Moab residents among winners in Utah Wilderness 50 photo contest

Images from five Moab-based photographers are among the winners of the Utah Wilderness 50 photography contest sponsored by the Natural History Museum of Utah at the Rio Tinto Center.

The exhibition, which opened in September, includes 50 compelling images of Utah’s public lands that were selected through a juried process from more than 1,400 entries, according to a news release from the museum. The exhibit also forms part of a larger national commemoration of the 50th anniversary of the Wilderness Act.
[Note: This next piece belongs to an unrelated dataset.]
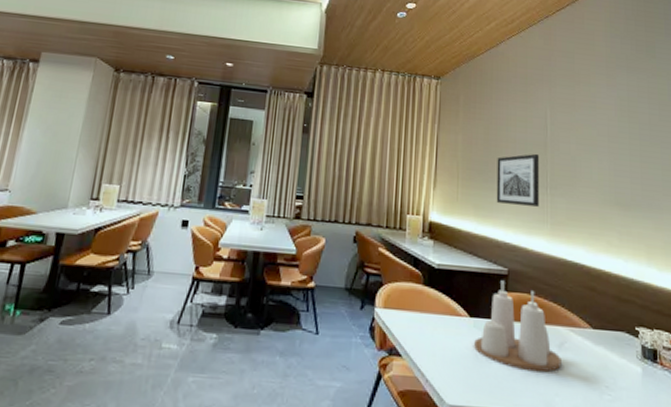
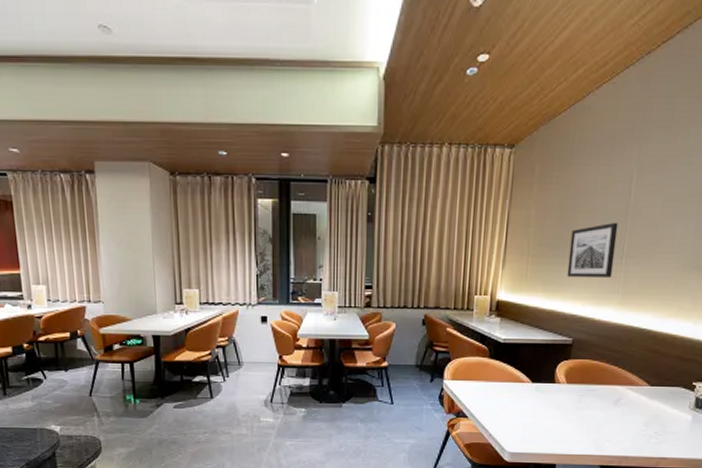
condiment set: present [474,280,561,372] -> none [534,349,616,424]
The act created a way for Congress and Americans to designate “wilderness areas,” which represent the nation’s highest form of land protection.

“The museum saw the Utah Wilderness 50 photo contest and exhibit as an excellent opportunity to capture the natural beauty of the state and engage with artists visiting its diverse national forests, national parks and monuments, national wildlife refuges and [Bureau of Land Management] public lands,” the news release stated.

Winners of the photo contest came from across the western region of the United States, spanning from California, Washington, Idaho, Arizona, Colorado and Utah.

Moab residents Bruce Hucko, Dan Norris, Bill Rau, Brett Edge and Deborah Shank all had entries selected among the winning 50 photographs that are displayed to portray the natural beauty and exotic scenery of Utah’s wild lands, museum officials said.

“We’re celebrating wild land and the natural beauty of Utah,” said Becky Menlove, associate director for visitor services at the museum. “The exhibit features very diverse photos – from people, to animals, to landscapes, to rainbows and sunsets. I think it’s a great reminder for people to get out there and enjoy all that Utah has to offer – we live in a beautiful place.”

The five Moab photographers covered a large range of Utah’s public lands, including Hucko’s gripping view of Mill Creek Canyon in Moab, Norris’ sunrise in Canyonlands National Park, Rau’s “Storm’s Light” on BLM land near the Book Cliffs, Edge’s bird’s eye view of Calf Creek Falls in Grand Staircase Escalante National Monument and Shank’s foggy view of the Windows section in Arches National Park.

“The Book Cliffs region holds a special magic for me. It feels like really wild land. The hills, washes, surrounding cliffs and canyons convey nuances I find fascinating during every visit,” Rau said when describing how he captured his “Storm’s Light” image.

The museum worked with Jeff Clay, Utah Wilderness 50 state team coordinator, to develop the contest and judging team. The winning photographs were chosen by a select group of photographers and writers who are internationally recognized and have spent most of their lives shooting natural landscapes, according to the news release.

Utah-based judges Rosalie Winard, Stephen Trimble, Tom Till and James Kay were directed to select photos that moved them and were well composed. All levels of photographers were invited to participate, with some winning photos even taken from cell phones, museum officials said.

The Utah Wilderness 50 photo exhibition will run through Dec. 14. There will be an array of special activities and programming designed around the exhibit, according to the news release.